Our Faculty Innovators
Robin Fowler
Teaching Professor in Technical Communication, College of Engineering
Robin Fowler is a Teaching Professor in Technical Communication and an Engineering Education researcher at the University of Michigan. Her teaching is primarily in team-based engineering courses, and her research focuses on equity in communication and collaboration as well as in group design decision-making (judgment) under uncertainty. She is especially interested in how power relationships and rhetorical strategies affect group judgment in engineering design; one goal of this work is to understand factors that inhibit full participation of students who identify with historically marginalized groups and investigate evidence-based strategies for mitigating these inequities. In addition, she is interested in technology and how specific affordances can change the ways we collaborate, learn, read, and write. Teaching engineering communication allows her to apply this work as she coaches students through collaboration, design thinking, and design communication.
Laura Alford
Lecturer in Naval Architecture and Marine Engineering, College of Engineering
Laura Alford is a Lecturer and Research Investigator at the University of Michigan. She conducts research but her primary role is teaching courses like Intro to Engineering and Intro to Computer Programming. Alford grew up in Benton Harbor/St. Joseph, MI and came to the University of Michigan as an undergrad in the College of Engineering. Many years (and a few degrees) later, she’s still here — teaching, doing a little research on student teams and student experiences, and still bleeding maize and blue.
Stephanie Sheffield
Teaching Professor in Technical Communication, College of Engineering
Stephanie Sheffield is a Teaching Professor in Technical Communication in the College of Engineering at the University of Michigan. She currently teaches senior-level courses in Biomedical Engineering, Chemical Engineering, and Electrical Engineering and Computer Science, in addition to leading one or two discussion sections for Engineering 100 each semester. Her research interests are focused on better understanding and improving the learning experiences of the students in her courses, with current emphasis on the ways in which students engage with online resources and student attitudes towards working in teams in DBT courses.
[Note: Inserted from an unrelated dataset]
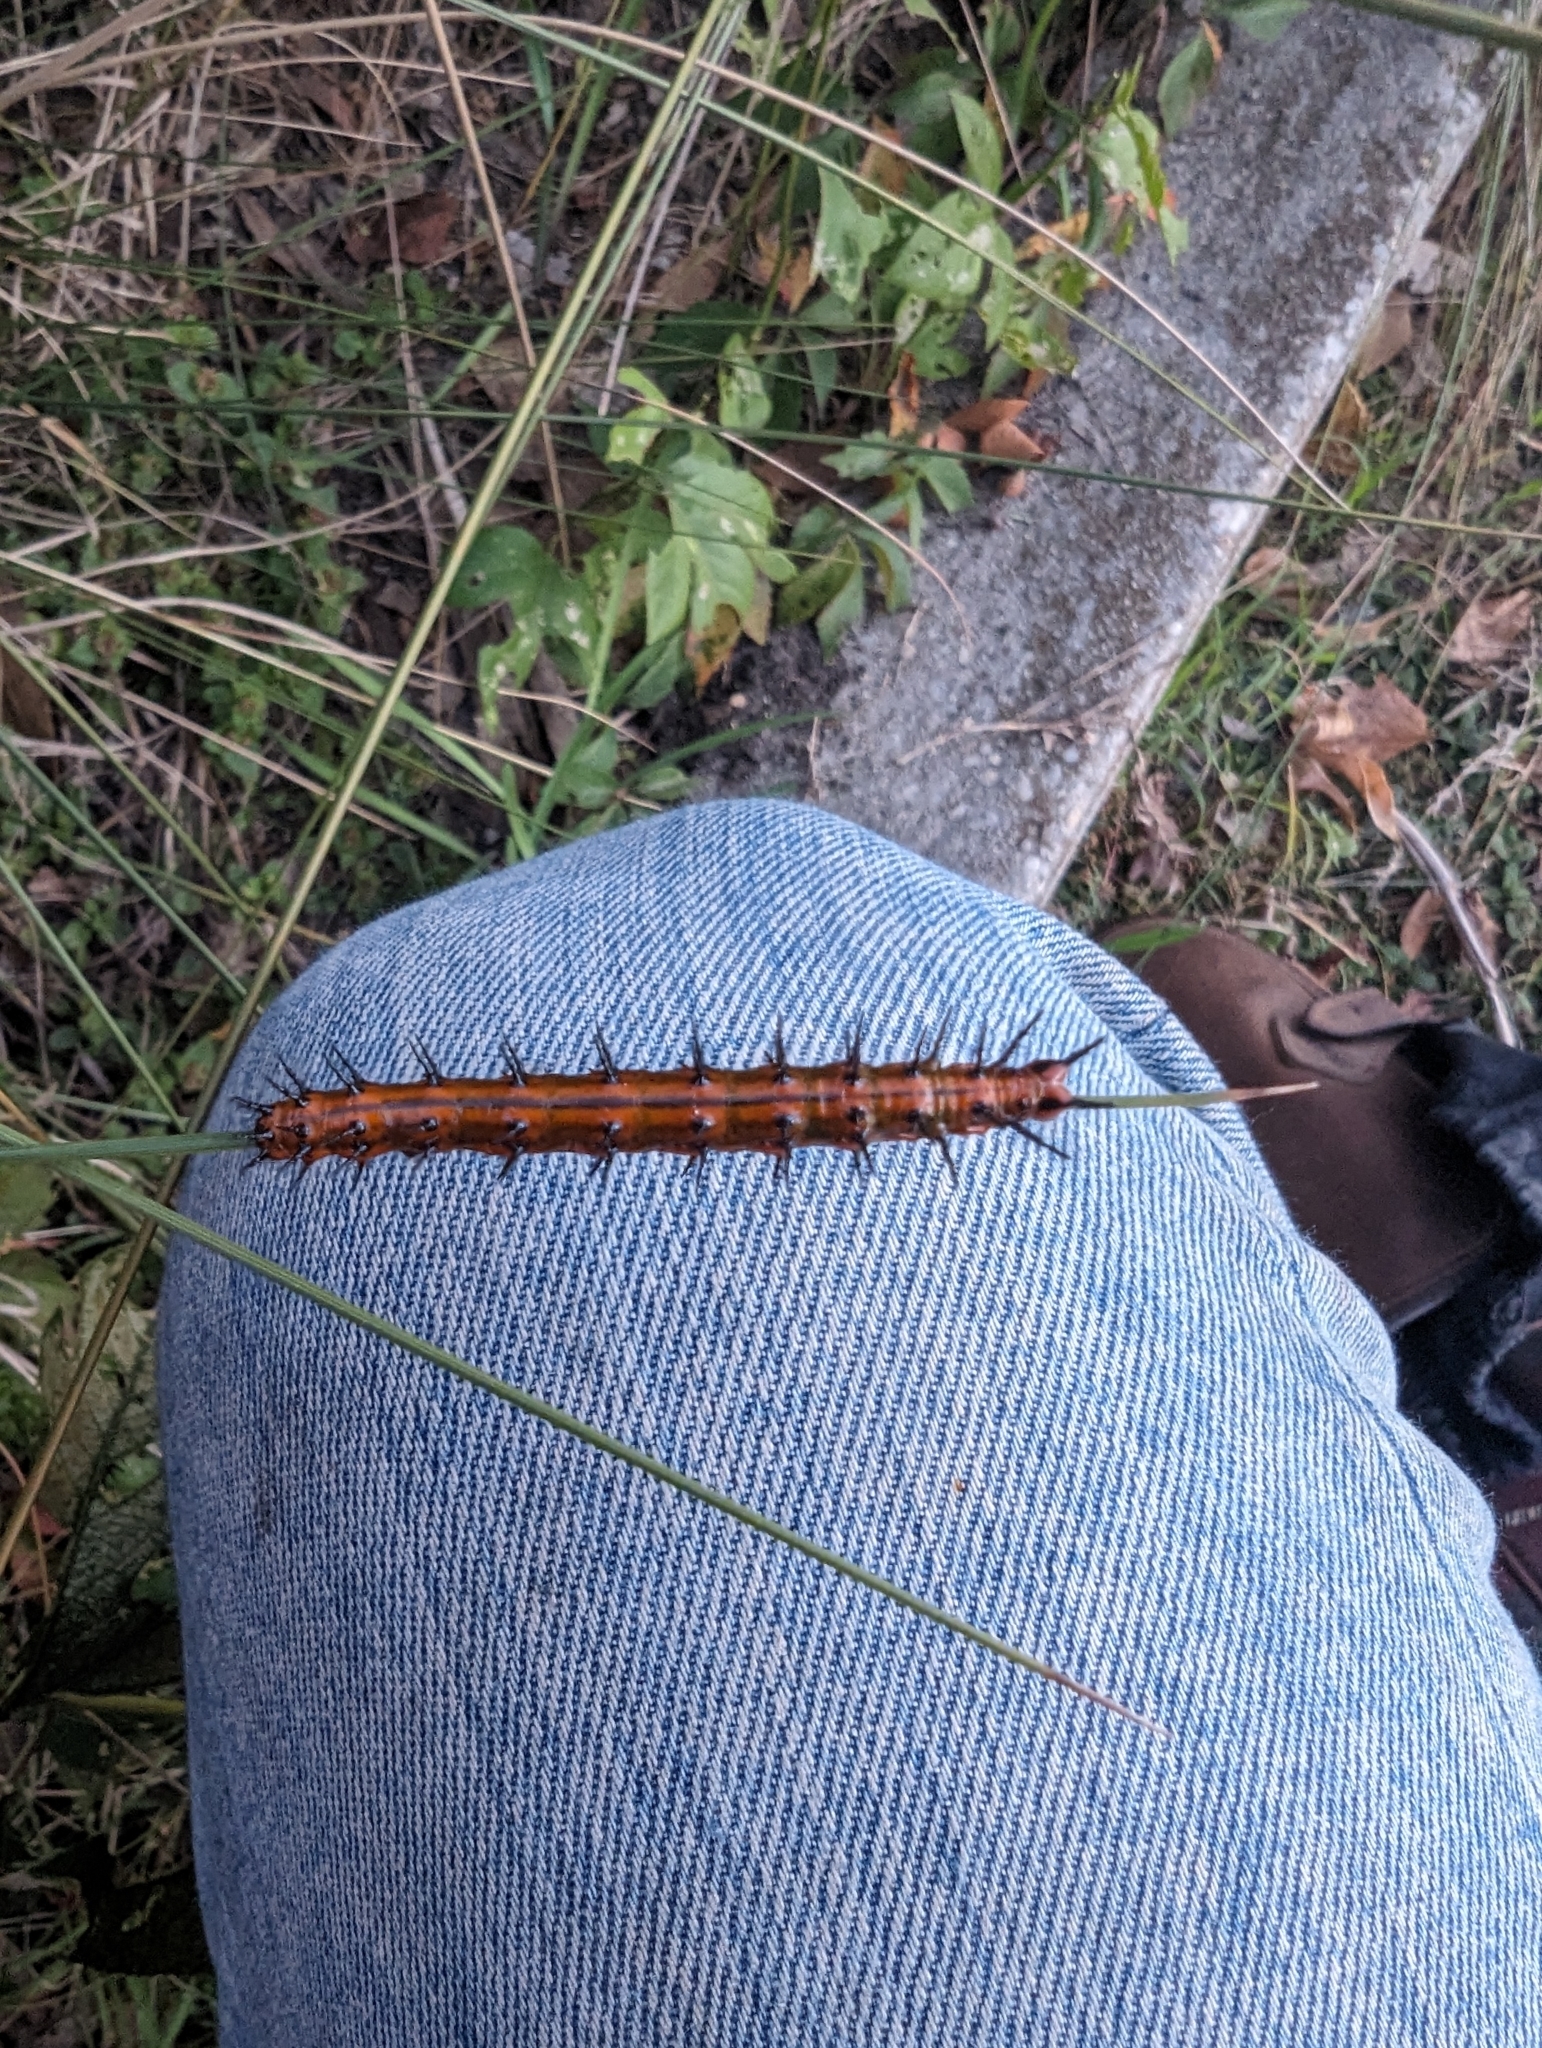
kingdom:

Powered by the Center for Academic Innovation
The University of Michigan Center for Academic Innovation is committed to a future in which education connects and empowers all learners to reach their full potential throughout their lives. We collaborate across campus and around the world to create equitable, lifelong educational opportunities for students and learners everywhere. Our work spans curricular innovation, tools for student success and equity, educational research and analytics, and academic innovation policy.
Our Educational Technology team consists of talented engineers, UX designers, and behavioral scientists who work to create accessible, engaging, equitable experiences for students and instructors alike.